Collected data:
↓↓↓
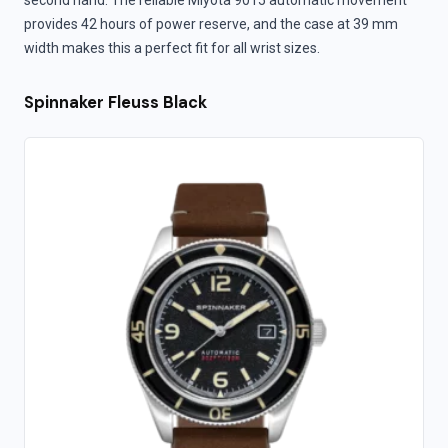
second hand. The reliable Miyota 9015 automatic movement
provides 42 hours of power reserve, and the case at 39 mm
width makes this a perfect fit for all wrist sizes.
Spinnaker Fleuss Black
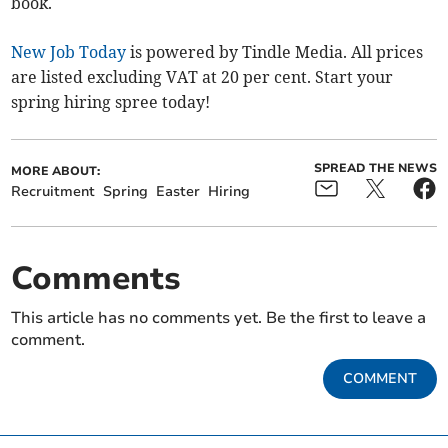
book.
New Job Today
is powered by Tindle Media. All prices
are listed excluding VAT at 20 per cent. Start your
spring hiring spree today!
SPREAD THE NEWS
MORE ABOUT:
Recruitment
Spring
Easter
Hiring
Comments
This article has no comments yet. Be the first to leave a
comment.
COMMENT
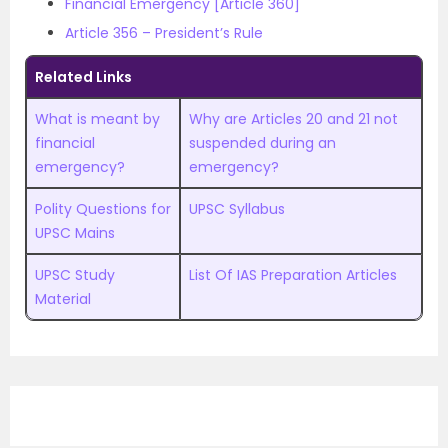
Financial Emergency [Article 360]
Article 356 – President’s Rule
Related Links
What is meant by
Why are Articles 20 and 21 not
financial
suspended during an
emergency?
emergency?
Polity Questions for
UPSC Syllabus
UPSC Mains
UPSC Study
List Of IAS Preparation Articles
Material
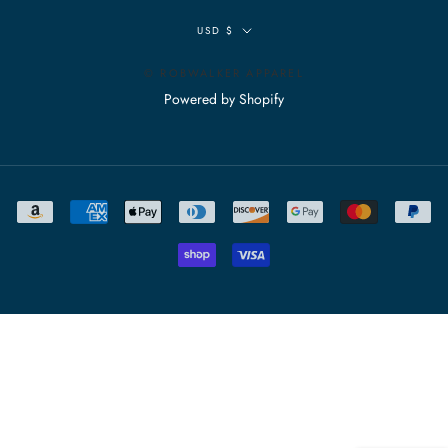
Currency
USD $
© ROBWALKER APPAREL
Powered by Shopify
↑↑↑
Rewrite the text lines from all of the data with "Shopify" swapped for "WooCommerce" and nothing else changed. Omit the pictures from your answer.

second hand. The reliable Miyota 9015 automatic movement
provides 42 hours of power reserve, and the case at 39 mm
width makes this a perfect fit for all wrist sizes.
Spinnaker Fleuss Black
book.
New Job Today
is powered by Tindle Media. All prices
are listed excluding VAT at 20 per cent. Start your
spring hiring spree today!
SPREAD THE NEWS
MORE ABOUT:
Recruitment
Spring
Easter
Hiring
Comments
This article has no comments yet. Be the first to leave a
comment.
COMMENT
Financial Emergency [Article 360]
Article 356 – President’s Rule
Related Links
What is meant by
Why are Articles 20 and 21 not
financial
suspended during an
emergency?
emergency?
Polity Questions for
UPSC Syllabus
UPSC Mains
UPSC Study
List Of IAS Preparation Articles
Material
Currency
USD $
© ROBWALKER APPAREL
Powered by WooCommerce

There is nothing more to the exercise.